About The Umwelt Project
Our Approach
The Umwelt Project is revolutionizing UAP (Unidentified Aerial Phenomena) research by utilizing cost-effective, scalable technology. Our approach is inspired by the groundbreaking "Eye on the Sky" study, which provided valuable insights into UAP characteristics. By focusing our sensors on specific parts of the electromagnetic spectrum identified in this study, we've dramatically reduced costs while maintaining high-quality data collection.
Cost-Effective Innovation
Unlike traditional UAP research that relies on expensive, custom equipment costing hundreds of thousands of dollars, we've adopted a more accessible approach. By using consumer-grade hardware like the Raspberry Pi and it's ecosystem, we've significantly lowered the cost of each Node. This cost reduction allows us to deploy a much larger number of nodes, creating a more comprehensive data collection network.
Core Components
Raspberry Pi Ecosystem
We chose to use the Raspberry Pi Ecosystem as it became apparent that the amount of compute needed to run all these cameras, radios and motors dictated that we distribute compute among a network of Raspberry Pi Computers, with each Pi only handling 1 or 2 sensors MAX. They handle primary computing tasks, data processing, and coordination of various sensors, providing a flexible and scalable foundation for the project.
Camera Sensors
We utilize a range of camera sensors, including the Raspberry Pi Camera modules that have the Sony IMX series of sensors, narrowing down what performs best for the low light nature of this project. The Sony IMX STARVIS family of sensors can get very expensive, especially the ones designed for astrophotogrophy, so compromise at some point in necessary.

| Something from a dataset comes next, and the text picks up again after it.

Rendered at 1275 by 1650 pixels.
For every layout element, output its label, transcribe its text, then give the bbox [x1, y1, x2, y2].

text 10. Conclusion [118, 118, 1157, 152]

Software Defined Radios & Antennas
Our array incorporates software-defined radio (SDR) technology, such as the HackRF One, capable of scanning a wide range of frequencies. RTL-SDR USB radio dongles are cheap and can be used to monitor ADSB, ATC communications and more. Combined with specialized antennas, both omni-directional and directional, this setup allows us to detect and analyze potential RF emissions from UAPs.
Use of Artificial Intelligence
This project wouldn't be possible without the current state of AI technologies. We rely heavily on AI of various types to help streamline the project. From helping with building this website, to helping code apps that allows us to test our sensors quickly and efficiently. We will use Computer Vision to help us automate object detection and filter out known objects, allowing us more time to focus on the unknowns.
The Power of Collaboration
By creating a network of these affordable, standardized sensor arrays, we're democratizing UAP research. Our open-source approach encourages collaboration among researchers, hobbiests, makers and anyone else interested from anywhere in the world, pooling data and insights to advance our understanding of these phenomena.